Chinese firms have made considerable investments in the research and manufacturing of cannabis products. According to the World Intellectual Property Organisation (WIPO) businesses in China have filed for over 50% of the patents related to cannabis worldwide. Most of the patents relate to herbal treatments. China is the world’s largest producer of industrial hemp although smoking cannabis as a drug remains illegal in the country. The patents relate mostly to Chinese traditional medicine and pharmaceutical uses for the plant.
Taking the many uses of cannabis into consideration, the plant’s potential contribution to the economy is evident. Jobs will be created, businesses will emerge from new industries and the government will earn taxes which can be used to fuel further growth by investing in education, health and infrastructure.
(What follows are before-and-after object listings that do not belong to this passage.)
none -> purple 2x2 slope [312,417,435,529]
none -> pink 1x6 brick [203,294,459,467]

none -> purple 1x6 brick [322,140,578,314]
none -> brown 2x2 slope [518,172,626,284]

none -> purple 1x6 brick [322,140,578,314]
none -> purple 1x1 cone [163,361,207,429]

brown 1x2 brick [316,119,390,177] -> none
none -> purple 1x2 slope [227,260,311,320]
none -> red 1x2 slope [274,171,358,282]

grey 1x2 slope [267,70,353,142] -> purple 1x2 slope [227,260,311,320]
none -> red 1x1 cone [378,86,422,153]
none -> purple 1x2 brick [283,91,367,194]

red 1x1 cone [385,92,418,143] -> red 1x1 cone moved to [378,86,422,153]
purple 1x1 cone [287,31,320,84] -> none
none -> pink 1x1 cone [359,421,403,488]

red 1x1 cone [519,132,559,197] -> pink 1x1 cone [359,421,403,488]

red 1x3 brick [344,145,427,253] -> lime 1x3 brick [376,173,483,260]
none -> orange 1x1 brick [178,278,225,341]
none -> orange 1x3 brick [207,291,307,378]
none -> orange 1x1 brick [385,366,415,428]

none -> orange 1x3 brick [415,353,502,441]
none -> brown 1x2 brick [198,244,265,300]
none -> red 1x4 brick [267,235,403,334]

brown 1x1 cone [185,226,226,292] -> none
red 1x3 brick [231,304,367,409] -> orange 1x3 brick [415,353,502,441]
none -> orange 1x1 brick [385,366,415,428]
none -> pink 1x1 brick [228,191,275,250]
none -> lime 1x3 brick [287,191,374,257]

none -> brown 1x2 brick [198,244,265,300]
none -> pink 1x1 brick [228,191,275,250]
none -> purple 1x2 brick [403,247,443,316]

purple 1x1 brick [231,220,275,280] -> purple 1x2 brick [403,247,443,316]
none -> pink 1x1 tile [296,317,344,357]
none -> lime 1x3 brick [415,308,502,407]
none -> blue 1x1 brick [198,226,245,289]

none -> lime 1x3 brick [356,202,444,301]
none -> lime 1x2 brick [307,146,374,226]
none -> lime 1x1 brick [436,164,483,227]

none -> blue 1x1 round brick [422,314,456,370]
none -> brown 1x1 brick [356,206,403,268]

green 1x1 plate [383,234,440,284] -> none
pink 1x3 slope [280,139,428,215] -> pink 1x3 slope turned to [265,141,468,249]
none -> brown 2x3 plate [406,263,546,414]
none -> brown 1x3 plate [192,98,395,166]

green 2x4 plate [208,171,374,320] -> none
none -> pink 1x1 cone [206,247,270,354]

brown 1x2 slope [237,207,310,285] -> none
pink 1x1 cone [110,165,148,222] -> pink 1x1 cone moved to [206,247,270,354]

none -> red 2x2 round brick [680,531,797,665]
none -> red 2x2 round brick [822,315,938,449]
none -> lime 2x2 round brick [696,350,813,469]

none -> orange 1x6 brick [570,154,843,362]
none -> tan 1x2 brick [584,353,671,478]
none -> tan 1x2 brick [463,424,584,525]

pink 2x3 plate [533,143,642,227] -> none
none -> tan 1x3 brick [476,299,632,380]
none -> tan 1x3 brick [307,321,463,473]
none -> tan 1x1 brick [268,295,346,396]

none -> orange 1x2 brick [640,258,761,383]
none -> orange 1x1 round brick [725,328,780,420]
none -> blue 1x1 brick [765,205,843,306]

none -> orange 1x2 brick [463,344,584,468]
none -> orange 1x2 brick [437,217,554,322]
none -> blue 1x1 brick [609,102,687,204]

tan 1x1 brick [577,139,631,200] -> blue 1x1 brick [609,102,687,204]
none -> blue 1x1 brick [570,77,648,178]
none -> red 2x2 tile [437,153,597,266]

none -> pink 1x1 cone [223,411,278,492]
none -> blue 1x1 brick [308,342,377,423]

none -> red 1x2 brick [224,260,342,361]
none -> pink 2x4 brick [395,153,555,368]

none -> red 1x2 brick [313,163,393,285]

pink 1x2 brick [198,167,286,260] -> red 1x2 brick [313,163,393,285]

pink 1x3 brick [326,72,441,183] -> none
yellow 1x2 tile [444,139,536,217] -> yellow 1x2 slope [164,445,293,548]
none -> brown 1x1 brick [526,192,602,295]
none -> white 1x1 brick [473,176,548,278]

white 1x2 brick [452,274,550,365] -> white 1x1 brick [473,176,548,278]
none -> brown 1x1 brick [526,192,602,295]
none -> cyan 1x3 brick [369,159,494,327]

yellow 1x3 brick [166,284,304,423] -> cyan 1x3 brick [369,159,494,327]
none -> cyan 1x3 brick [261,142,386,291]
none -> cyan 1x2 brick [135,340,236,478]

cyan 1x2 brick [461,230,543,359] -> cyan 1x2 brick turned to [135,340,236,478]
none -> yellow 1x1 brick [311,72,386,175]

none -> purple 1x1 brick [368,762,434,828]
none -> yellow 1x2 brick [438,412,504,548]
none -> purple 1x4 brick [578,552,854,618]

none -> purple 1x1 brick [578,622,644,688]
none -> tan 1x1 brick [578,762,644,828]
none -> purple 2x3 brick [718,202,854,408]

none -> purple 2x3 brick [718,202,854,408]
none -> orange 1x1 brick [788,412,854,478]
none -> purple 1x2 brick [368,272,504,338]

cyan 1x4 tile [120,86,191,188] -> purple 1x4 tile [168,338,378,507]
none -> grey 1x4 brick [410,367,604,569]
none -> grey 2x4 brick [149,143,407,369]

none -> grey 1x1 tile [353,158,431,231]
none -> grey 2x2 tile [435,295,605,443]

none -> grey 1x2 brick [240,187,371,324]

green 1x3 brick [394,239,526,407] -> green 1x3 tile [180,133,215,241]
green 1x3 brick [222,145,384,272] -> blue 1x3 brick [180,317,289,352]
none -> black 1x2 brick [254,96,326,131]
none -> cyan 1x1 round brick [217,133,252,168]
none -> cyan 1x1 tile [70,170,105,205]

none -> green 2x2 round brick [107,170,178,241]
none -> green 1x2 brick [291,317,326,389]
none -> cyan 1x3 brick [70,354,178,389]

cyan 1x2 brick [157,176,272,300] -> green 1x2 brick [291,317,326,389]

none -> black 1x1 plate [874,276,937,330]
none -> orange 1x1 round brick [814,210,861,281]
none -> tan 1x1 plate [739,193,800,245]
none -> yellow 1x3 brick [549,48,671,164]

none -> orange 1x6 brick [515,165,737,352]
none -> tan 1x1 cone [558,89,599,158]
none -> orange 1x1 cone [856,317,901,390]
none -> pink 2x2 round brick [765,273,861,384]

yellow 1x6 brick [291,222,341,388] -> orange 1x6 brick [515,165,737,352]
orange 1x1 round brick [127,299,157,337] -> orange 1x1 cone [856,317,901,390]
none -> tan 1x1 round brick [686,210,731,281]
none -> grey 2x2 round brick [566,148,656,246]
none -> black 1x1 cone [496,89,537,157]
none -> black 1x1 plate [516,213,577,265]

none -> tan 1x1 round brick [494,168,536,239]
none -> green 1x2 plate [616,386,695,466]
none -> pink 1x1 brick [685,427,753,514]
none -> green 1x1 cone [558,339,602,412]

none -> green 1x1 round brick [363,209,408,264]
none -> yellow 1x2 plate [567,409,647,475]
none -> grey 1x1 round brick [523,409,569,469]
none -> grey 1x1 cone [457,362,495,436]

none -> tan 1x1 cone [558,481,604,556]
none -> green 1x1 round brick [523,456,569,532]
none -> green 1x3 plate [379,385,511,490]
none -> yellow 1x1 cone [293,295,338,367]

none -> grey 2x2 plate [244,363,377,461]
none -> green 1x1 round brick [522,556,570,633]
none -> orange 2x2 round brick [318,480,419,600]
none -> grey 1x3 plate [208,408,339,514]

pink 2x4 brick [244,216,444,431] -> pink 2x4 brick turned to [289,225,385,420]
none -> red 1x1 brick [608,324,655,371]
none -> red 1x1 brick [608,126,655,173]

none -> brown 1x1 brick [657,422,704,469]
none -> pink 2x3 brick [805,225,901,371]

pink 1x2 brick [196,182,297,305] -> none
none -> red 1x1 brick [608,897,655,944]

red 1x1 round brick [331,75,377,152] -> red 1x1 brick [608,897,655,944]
Opponents of legalisation often argue that marijuana is a gateway drug. Proponents respond by saying that the person is the gateway; that drug use is dependent on the personality and circumstances and that it is easy to obtain other drugs from the dealer which is why marijuana should instead be legalised and regulated.
Marijuana is the most popular illegal drug, only less popular than legal “drugs” like caffeine, alcohol and tobacco. The International Narcotics Control Board claims that smoking cannabis is more carcinogenic than smoking tobacco, however the studies on this are limited and a direct link between cancer and marijuana consumption is yet to be found.
Cannabis is undoubtedly a valuable resource. Before deciding what you believe and whether or not to invest in it, it is advisable to find more relevant information about the various uses of the plant. A good starting point may be to watch the documentary Emperor of Hemp and read the book The Emperor Wears No Clothes by Jack Herer. An increasing amount of information is available about cannabis online.
The Role of Cannabis in the Future
The legalisation of marijuana may be somewhat speculative at this stage but it will play a huge role in our economy in the future. The general consensus about cannabis is changing and it is something to look out for. Almost eighty years after Popular Mechanics proclaimed it, the time has come for cannabis to prove itself as the “billion dollar crop”.